頭痛いながらウダウダと昨日と同じ元・林坤「誠斎襍記」を読んでいますと、このひとは実に雑多な変なことが気になってメモした人だなあ。・・・と感心いたします。元ネタがどこかにあるはずですが、どういう方針・意識を持ってこんな下らんことを集めて記録したのか。

とりあえず目についたのを抜き出してみますと、

○真臘有石塔。塔中有銅臥仏。臍中常有水流、味如中国酒、易酔人。

真臘に石塔有り。塔中に銅の臥仏有り。臍中、常に水流有りて味は中国の酒の如く、人を易く酔わしむ。

クメール国(カンボヂャあたり)に石の塔があり、その塔の中に銅製の寝仏の像がある。この像のヘソの中から、四六時中液体が流れ出てくるのだが、その液体の味はチャイナのお酒と同じであり、お酒以上に人をたやすく酔わせる。

ヘソが茶を沸かすことがあっても酒を湧かすとは・・・と嗤っていてはいけません。マジメに考えてみますと、これは酒よりも酩酊感を与える特別な液体、すなわちリグ・ヴェーダの「ソーマ」のようなインド=アーリアに伝わる多幸幻覚物質のことかも知れませんぞ。・・・なので、これはまだしも意味のあるメモかも知れません。

○有書生遇神女。見胡僧指之曰、此西王母第三女玉巵娘也。

書生の神女に遇う有り。見る、胡僧のこれを指さして曰く、「これ西王母の第三女・玉巵娘(ぎょくしじょう)なり」と。

ある書生が神仙と思われる女性に遭遇した。すると、横に異国人らしい僧がいて、女を指さして「この方は(崑崙山の主宰神たる)西王母さまの三ばんめのお嬢様で「タマノサカヅキヒメさま」じゃ」と教えてくれた。

前後がまるっきりわからないので筆者が何を考えてこんなメモを取っていたのかわかりません。おそらく西王母の娘の名前に興味があったのでしょう。

○燕太子丹質于秦。秦王遇之無礼、乃求帰。秦王為機置之橋、欲以陥丹。丹過之、蛟龍捧挙而機不発。

燕の太子・丹、秦に質たり。秦王これを遇するに無礼なればすなわち帰らんことを求む。秦王、機を為(つく)りてこれを橋に置き、以て丹を陥らしめんとす。丹これを過ぐるに、蛟龍捧挙して機発せず。

■ **記録された情報**

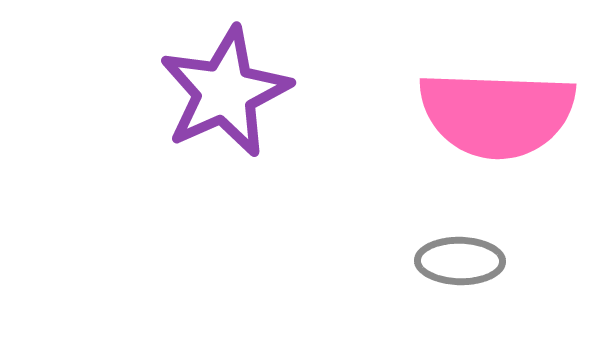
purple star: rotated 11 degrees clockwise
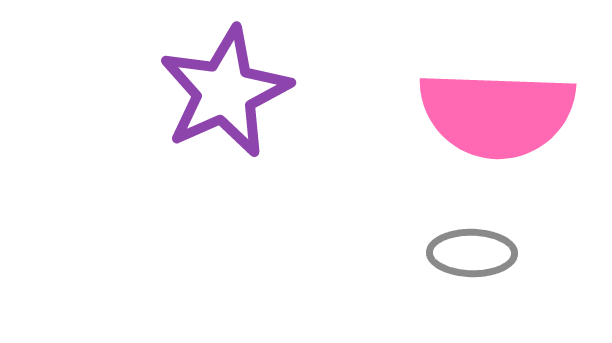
gray ellipse: moved 12 px right, 8 px up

■ **問題の説明**
抜粋をもとに、次の問いにそれぞれ短く答えよ。
(a) 真臘の石塔の中にある銅の臥仏のヘソから流れ出る液体は、どんな味だとされているか。
(b) 胡僧は神女を指さして、誰の何番目の娘だと言ったか。
(c) 燕の太子・丹が秦王の仕掛けを置いた橋を渡ったとき、何が起きたと書かれているか。
リストの内容は抜粋とは関係がない。

■ **解答**
(a) 中国(チャイナ)の酒と同じ味だとされている。
(b) 西王母の三番目の娘で、名は玉巵娘だと言った。
(c) 蛟龍が丹を捧げ持ち上げ、仕掛けは発動しなかった。